Macdonald’s chief opponent in the upcoming election, Liberal candidate Doug Clovechok, said the decision to close the Invermere Dialysis Unit wasn’t made lightly and Macdonald’s press release “does not represent the true facts.

Doug Clovechok

“Decisions regarding the cessation of any medical service do not lie with government but with Health Care management officials and are made with greatest of consideration,” he said, adding,  “The management of health care service delivery was put into the hands of professionally-trained experts by the BC Liberal government many years ago, simply because politicians have no business in the business of making health care management decisions.”

Clovechok suggested the system has been working well and “continues to be responsive to ever changing health care needs.
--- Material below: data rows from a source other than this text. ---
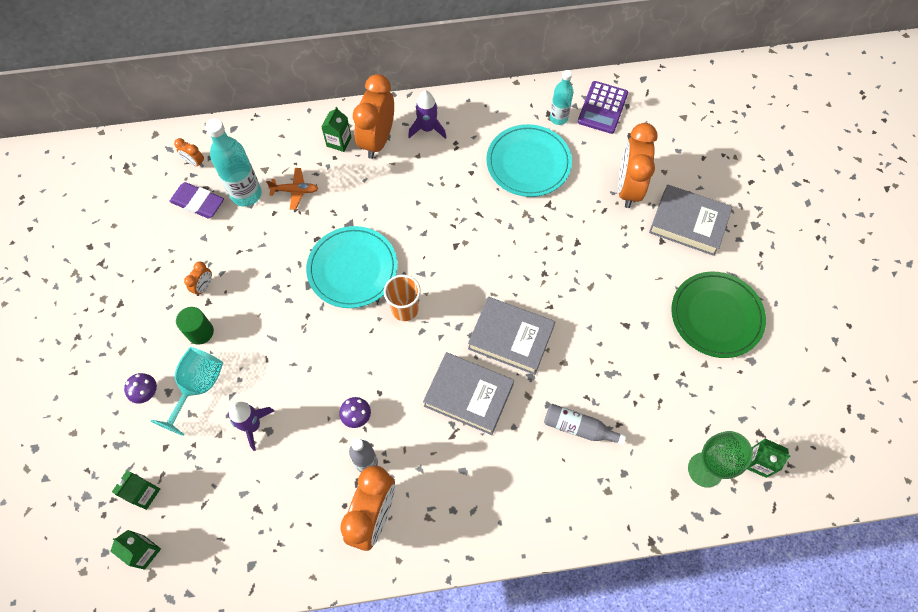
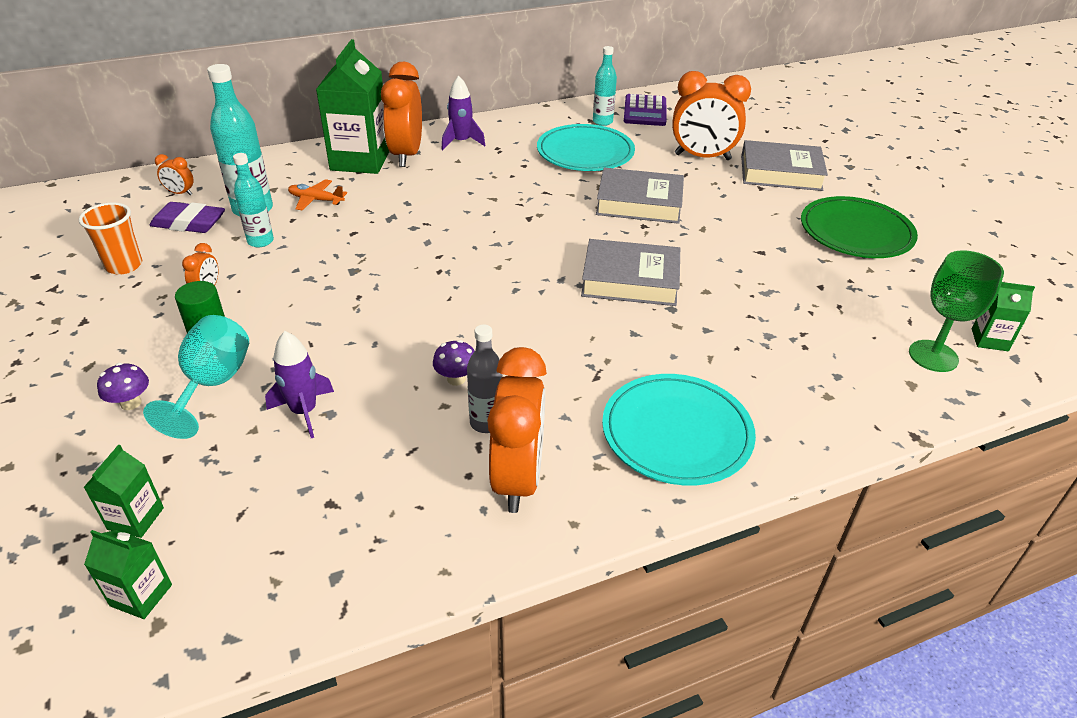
camera: 15 degrees left, 25 degrees down
orange plane [266,168,319,210] -> orange plane turned 150 degrees counterclockwise [288,179,347,211]
turquoise plate [306,226,398,308] -> turquoise plate moved to [602,374,756,485]
green carton [321,107,351,152] -> green carton [316,39,389,174], size x2.13
orange cup [384,275,421,321] -> orange cup moved to [78,202,142,275]
grey book [423,352,514,435] -> grey book moved to [596,168,684,224]
grey bottle [544,404,626,445] -> none
orange clock [618,123,658,208] -> orange clock turned 75 degrees counterclockwise [672,71,751,160]
none -> turquoise bottle [233,153,274,247]

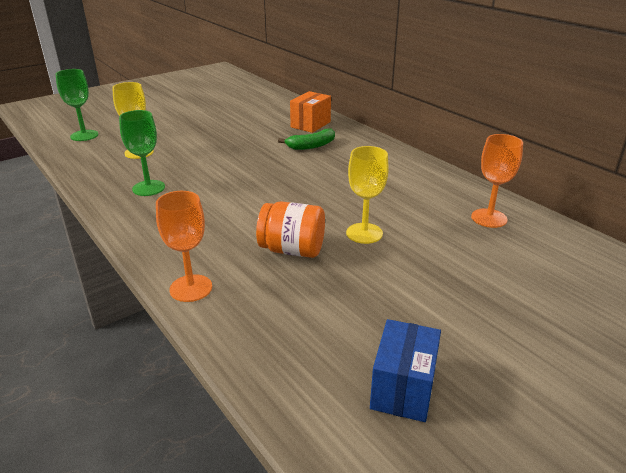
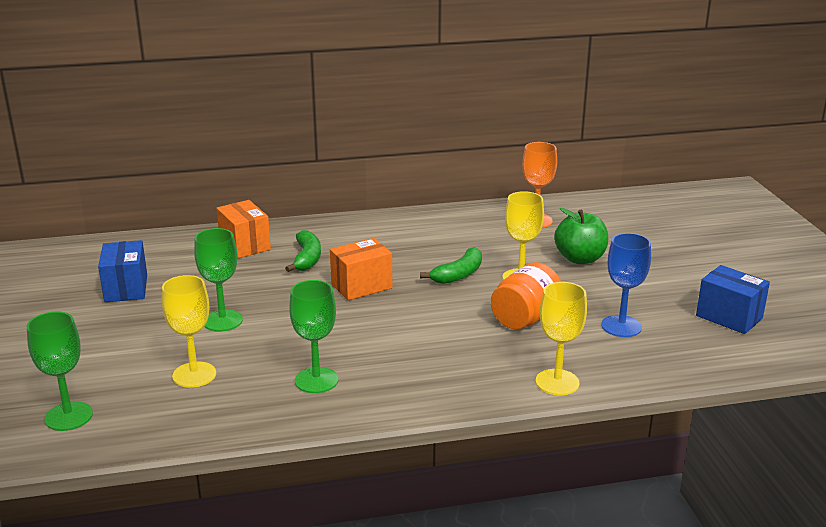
camera: 65 degrees left, 5 degrees down
orange goblet [156,191,212,302] -> yellow goblet [536,282,587,395]
none -> blue box [98,240,147,302]
none -> green goblet [194,228,243,332]
none -> orange box [330,238,392,300]
none -> green banana [420,247,482,284]
none -> green apple [554,208,608,264]
none -> blue goblet [601,233,651,337]

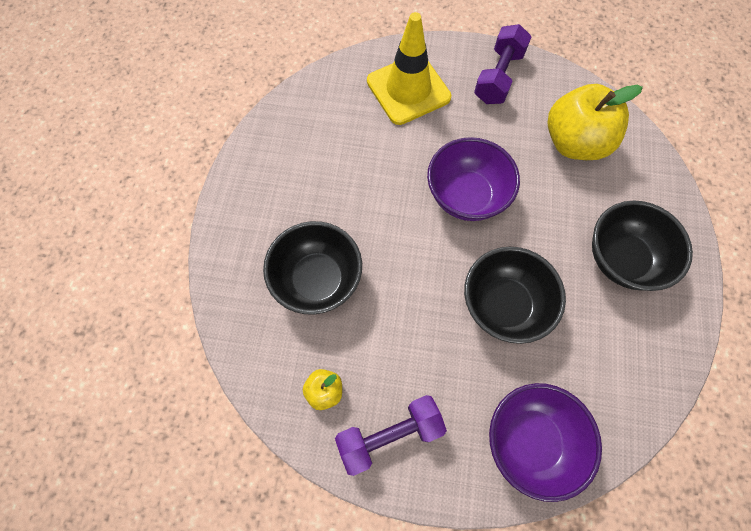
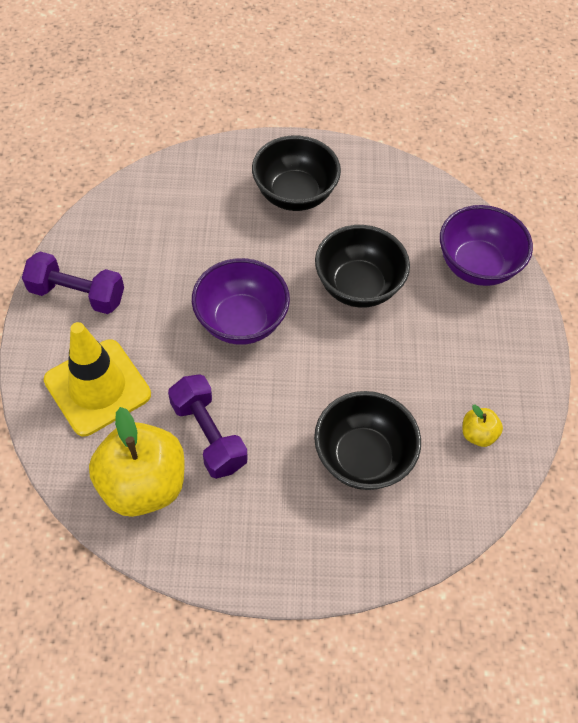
camera: 100 degrees left, 10 degrees down
purple dumbbell [335,395,447,476] -> purple dumbbell moved to [168,374,248,479]
yellow apple [547,84,643,160] -> yellow apple moved to [89,407,184,517]

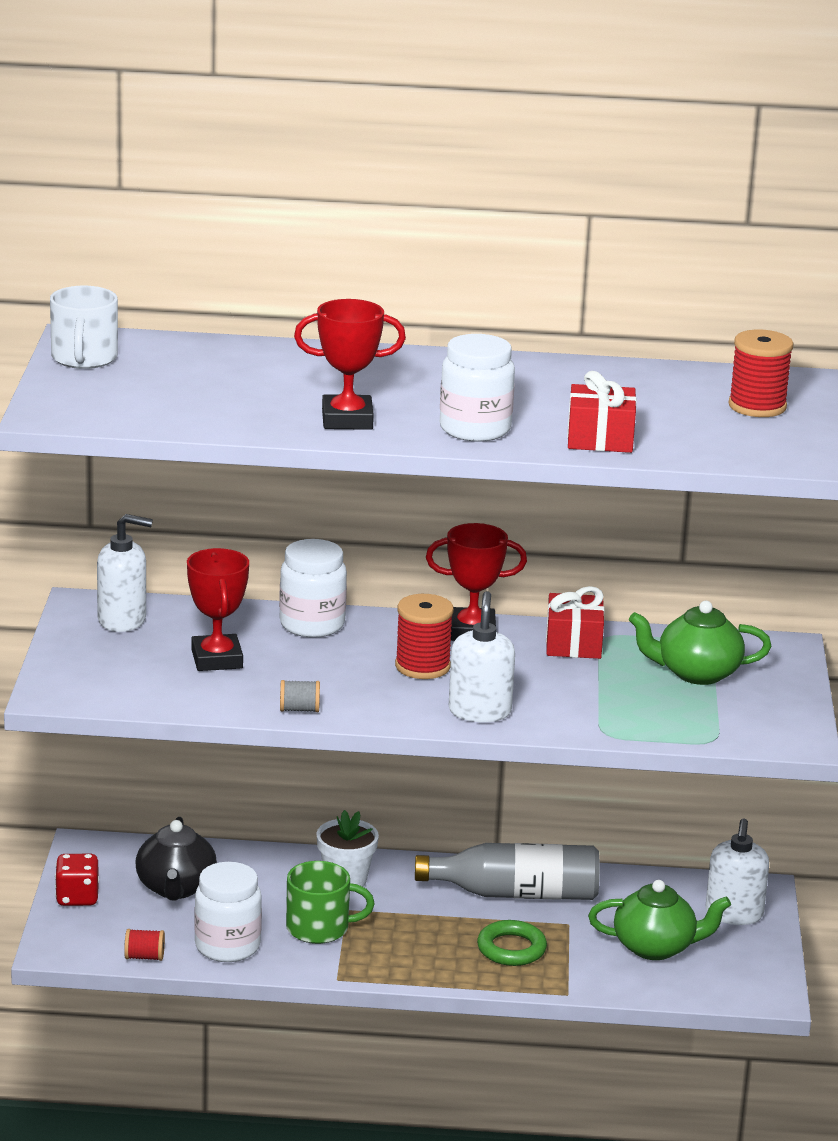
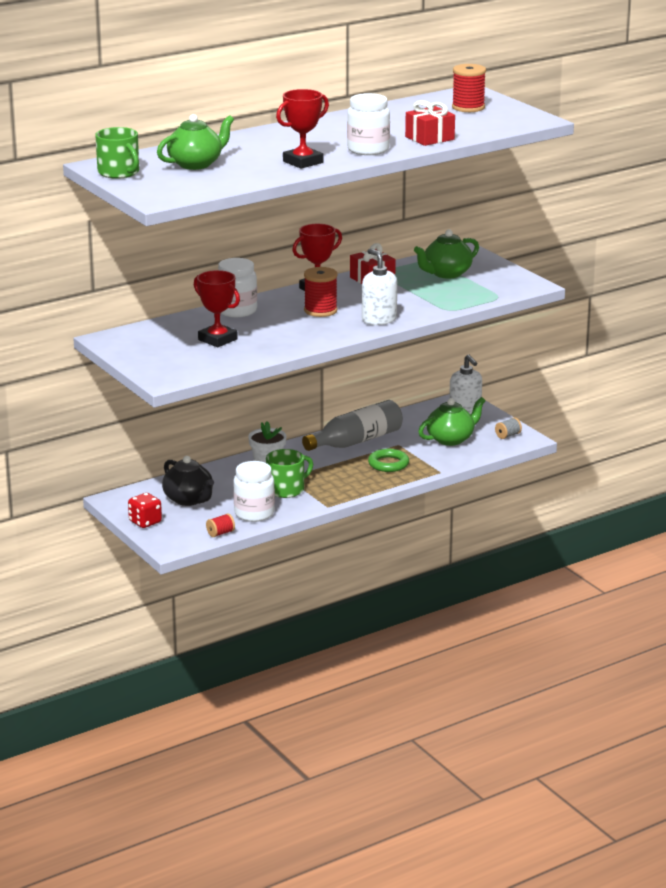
camera: 35 degrees left, 0 degrees up
white mug [50,286,118,369] -> green mug [95,127,139,179]
white soap dispenser [97,514,153,632] -> none
grey spool [280,680,320,712] -> grey spool moved to [495,417,522,439]
none -> green teapot [157,114,234,170]

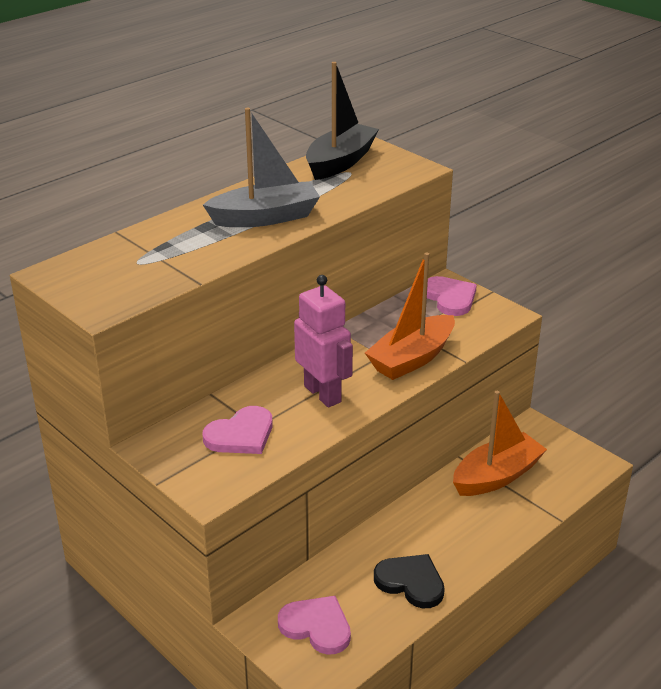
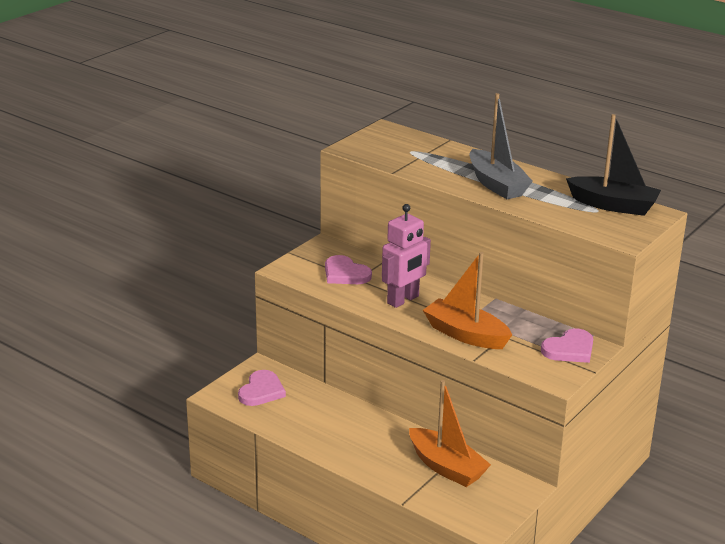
camera: 80 degrees right, 5 degrees down
black heart [374,554,445,608] -> none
Today, B.C. has the best health outcomes in Canada in many key categories like joint replacement, cardiac and cancer care resulting in the healthiest people in Canada.  This management model continues to ensure precious health care dollars are used in a way that brings the greatest return to British Columbian patients and their families.

“The truthful fact is that total spending on health care in this province has increased by 92 per cent since 2001 from $9.4 billion to $18 billion this year and funding for Health Authorities will be increased by $1.1 billion over the next three years,” Clovechok stated, adding, “That said there are still cost pressures, which is why the health authorities and government are working to streamline services, increase health promotions and find savings and efficiencies to improve health care for today and tomorrow. The BC Liberals take you and your families’ health care issues very seriously and we continue to work hard to ensure that BC’s health care system is sustainable so it will be there for our children and our grandchildren.”

Macdonald says the Liberal Government is incompetent when it comes to putting the needs of people first.

“It’s hard to take the government claim that there is simply no money to provide this necessary service when government is currently spending millions on advertising with the sole purpose to try to convince you to vote for them in May,” he said.

Mayor Gerry Taft

Beyond the provincial corridors and on the ground in Invermere, second-term Mayor Taft says the cuts to the service will be unduly burdensome to valley dialysis patients.

“I think it is very unfortunate that IHA has decided to permanently close the dialysis unit in Invermere.  My understanding is that some Columbia Valley residents will now have to continue to travel to Trail on a weekly basis for life dependent treatment, and instead of this being a temporary reality – this is now forever.  I also understand that when he had a functional dialysis unit in Invermere, it actually attracted and allowed visitors needing the service to come to our region, and that it was an income generator for IHA, as well as bring additional visitors and economic activity to the area.  It is unfortunate that in health care we must fight to maintain or at least manage the decrease in services in rural areas,” said Taft, who is also Invermere’s representative on the Kootenay East Regional Hospital District board.

“Regionalization and homecare may sound great on paper, but unfortunately many people fall through the cracks,” he concluded.